In the event of the death of a Participant before full payment of all amounts due hereunder, the balance shall be paid in a lump sum as soon as administratively possible in accordance with the foregoing.  Notwithstanding this, if the Participant so elects as part of the Participant's deferral elections, the Stock Units and/or the Cash Deferral Account will be paid out in the number of annual installments elected by the Participant, beginning on the first Business Day of February following the calendar year of the Participant's death and occurring annually thereafter; provided, however, if distributions to the Participant have already commenced at the time of the Participant's death, then under this election, distributions will continue as scheduled.

8.5            No Right of Nomination.  Nothing in the Plan shall be deemed to create any obligation on the part of the Board to nominate any Director for reelection by the Company's stockholders.

8.6            Successors.  All obligations of the Company under the Plan with respect to Awards granted hereunder shall be binding on any successor to the Company, whether the existence of such successor is the result of a direct or indirect purchase, merger, consolidation, or otherwise, of all or substantially all of the business and/or assets of the Company.

8.7            Requirements of Law.  The granting of Awards under the Plan shall be subject to all applicable laws, rules, and regulations, and to such approvals by any governmental agencies or national securities exchanges as may be required.

8.8            Governing Law.  The Plan and all agreements hereunder, shall be construed in accordance with and governed by the internal, substantive laws of the State of Texas.

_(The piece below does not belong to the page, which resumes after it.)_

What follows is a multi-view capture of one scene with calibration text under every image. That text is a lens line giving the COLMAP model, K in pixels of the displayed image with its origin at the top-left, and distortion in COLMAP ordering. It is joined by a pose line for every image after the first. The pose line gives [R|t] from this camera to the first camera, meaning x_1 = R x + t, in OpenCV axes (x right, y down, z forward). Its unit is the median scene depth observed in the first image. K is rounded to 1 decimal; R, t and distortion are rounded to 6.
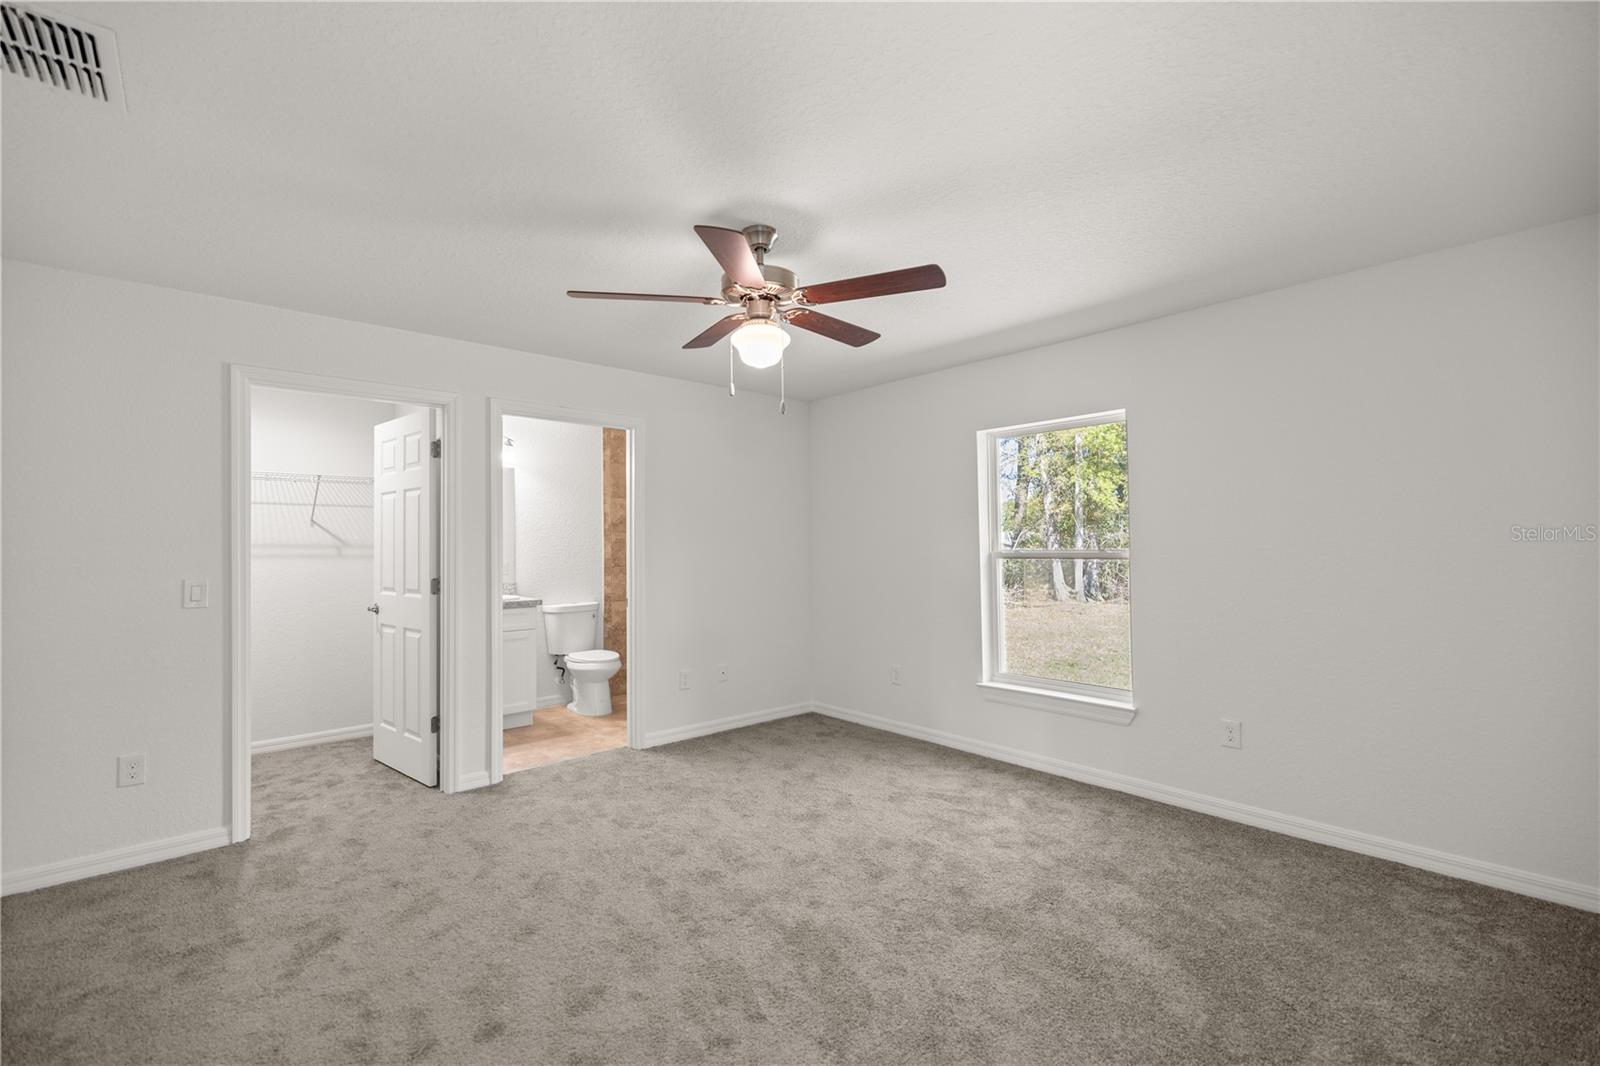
lens RADIAL K [[673.7, 0, 790.5], [0, 673.7, 527.0], [0, 0, 1]] dist [0.000270, -0.000111]
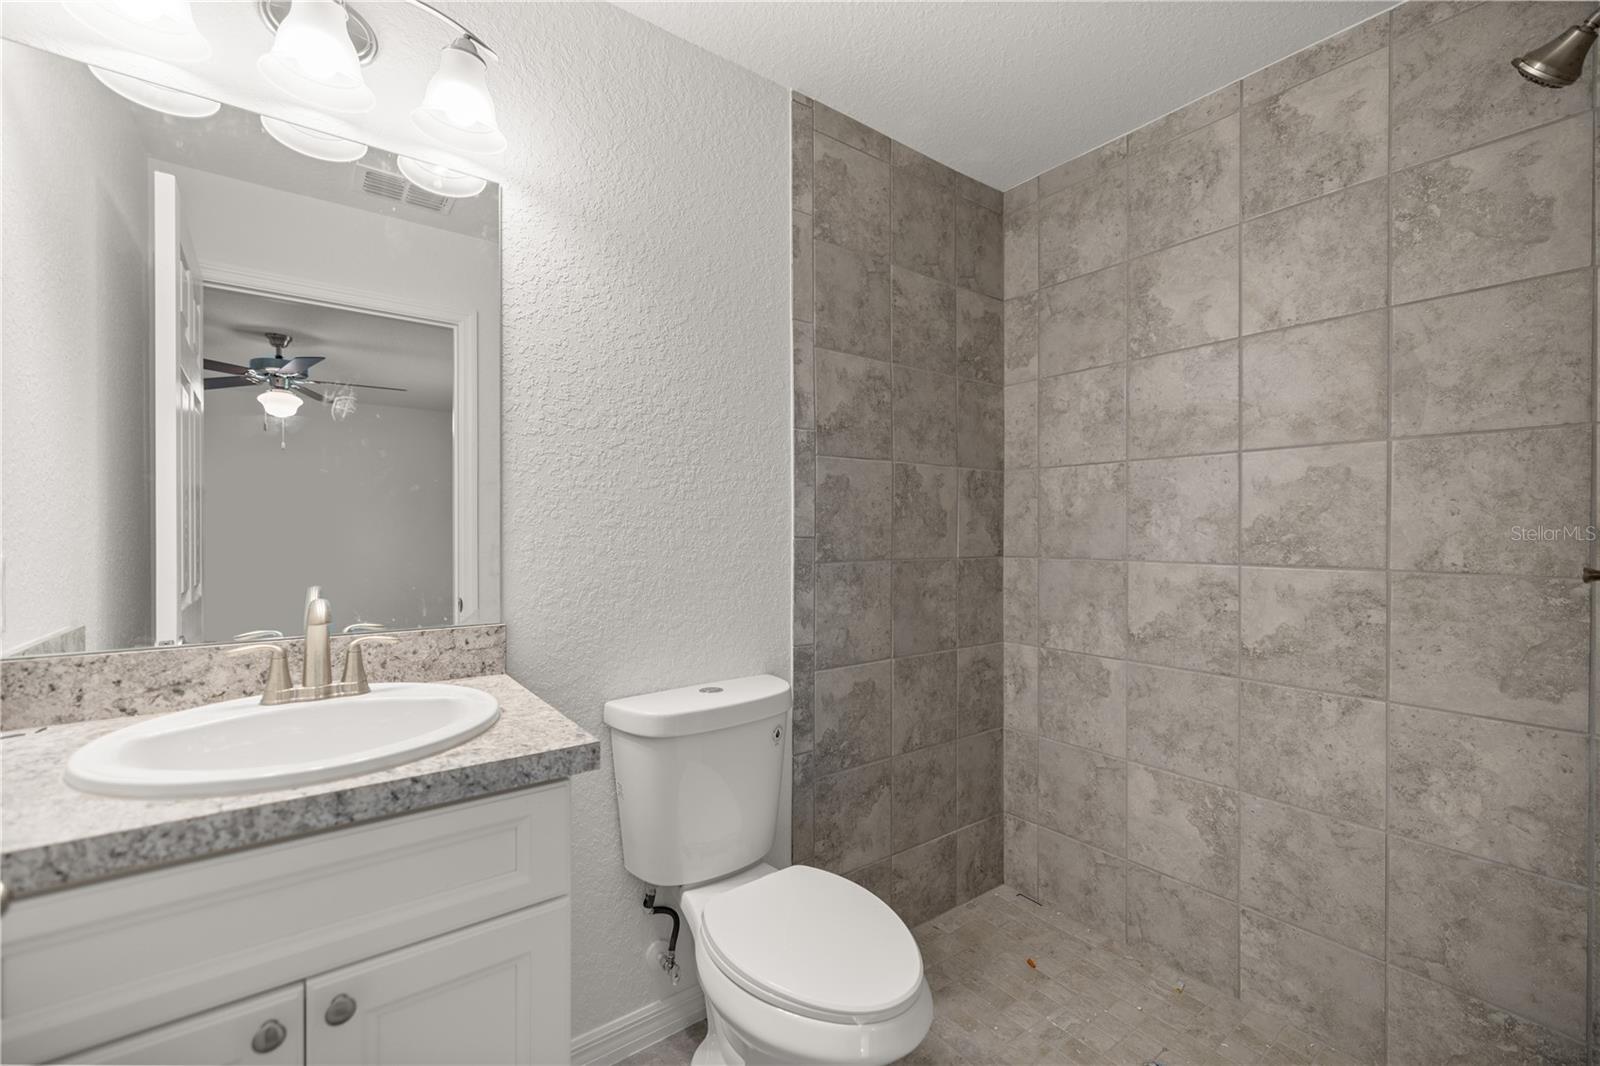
lens RADIAL K [[673.7, 0, 790.5], [0, 673.7, 527.0], [0, 0, 1]] dist [0.000270, -0.000111]
pose [[0.995863, 0.014685, -0.089679, -0.249878], [-0.011581, 0.999319, 0.035034, 0.031416], [0.090132, -0.033850, 0.995354, 0.683715]]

8.9            Adjustments.  In the event of a merger, reorganization, consolidation, recapitalization, separation, liquidation, stock dividend, stock split, share combination, or other change in the corporate structure of the Company affecting the Shares, such adjustment shall be made in the number of outstanding Stock Units as may be determined to be appropriate and equitable by the Board, in its sole discretion, to prevent dilution or enlargement of rights.